Israeli Foreign Minister Silvan Shalom called the measure "a very significant step in the war against anti-Semitism" and said the "UN has finally recognised the importance of learning its lessons and has at last related to Israel as being equal among nations".
Secretary-General Kofi Annan
called the Holocaust a 'unique evil'
A total of 104 nations from around the world sponsored the measure, but some expressed reservations.
Several Islamic nations, including Egypt, Indonesia and Malaysia said they supported the resolution but atrocities against Christians and Muslims deserved equal attention.
"We believe no one should have the monopoly on suffering," Egyptian Ambassador Maged Abdelaziz said.
Jordan's UN Ambassador Prince Zeid al-Hussein called the Holocaust "a crime of the most colossal proportions" that was inflicted on European soil by Europeans against Europeans.
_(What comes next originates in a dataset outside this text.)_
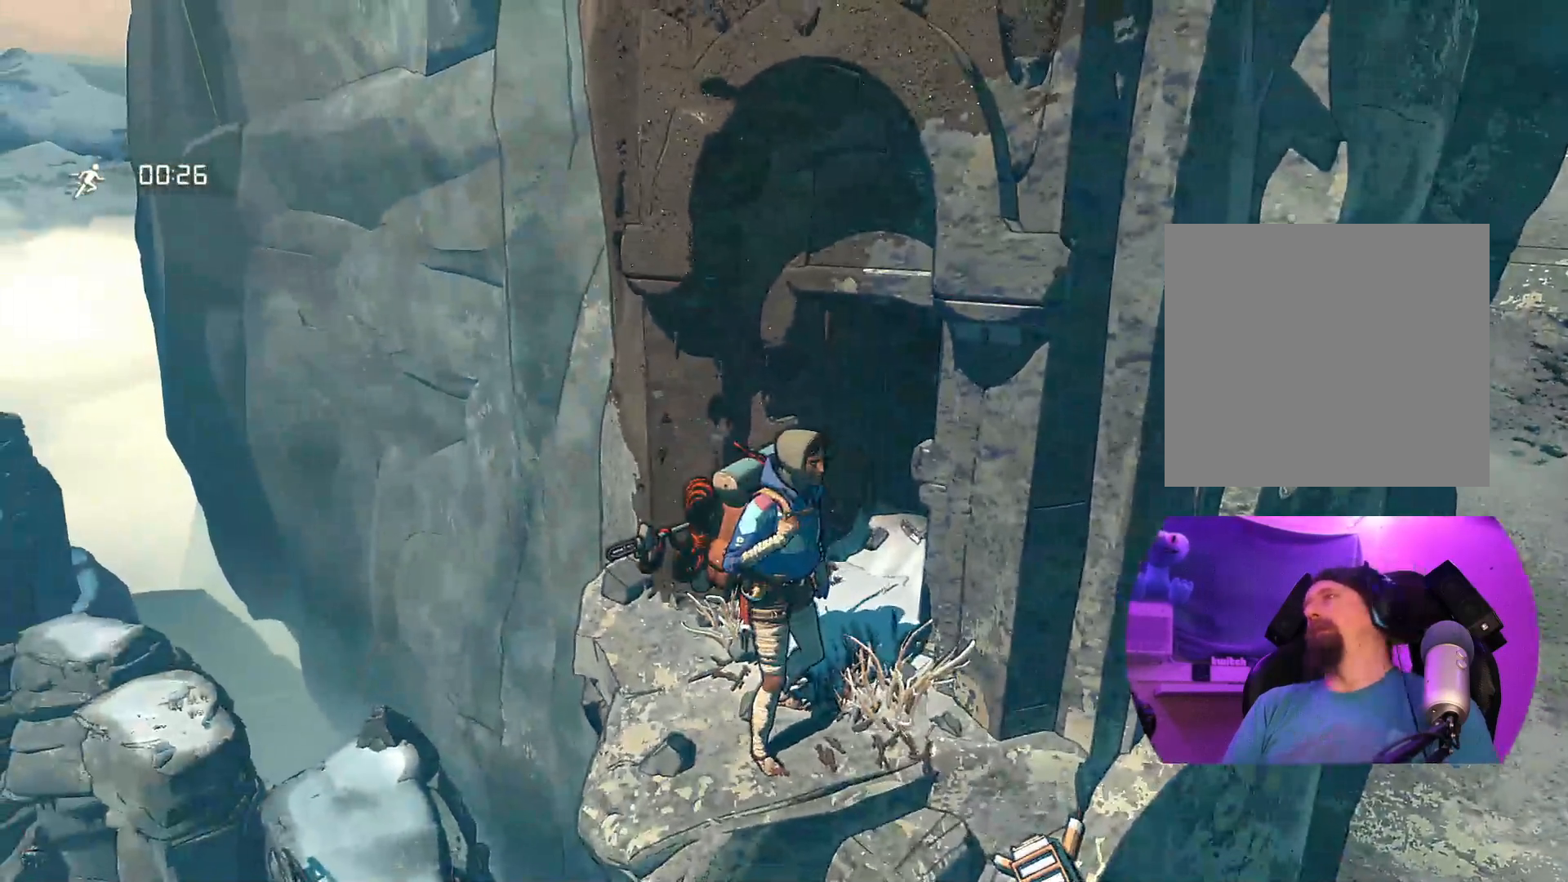
{"buttons": [], "left_stick": "left", "right_stick": "center", "events": [[150, "left_stick", "left"]]}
But he said it should not be used as a moral justification for the "continued domination of one people by another", an obvious reference to Israel and the Palestinians.
Lessons of genocide
The resolution, proposed by the United States, Israel, Russia, Australia and Canada, rejects any denial that the Holocaust took place. It urges members to "inculcate" future generations with the lessons on the genocide.
Germany's UN Ambassador Gunter Pleuger called the Holocaust "the very darkest chapter in the history of Germany". Austria, Romania and France recalled their history of collaboration with the Nazis.
UN Secretary-General Kofi Annan, who is to establish an education program, called the Holocaust "a unique evil, which cannot simply be consigned to the past or forgotten".
China used the occasion to recall atrocities committed by Japan's invasion before and during the second world war and hoped Tokyo would "draw on lessons from history." Japan said its mistakes "must be remembered" and that it was no longer a military power.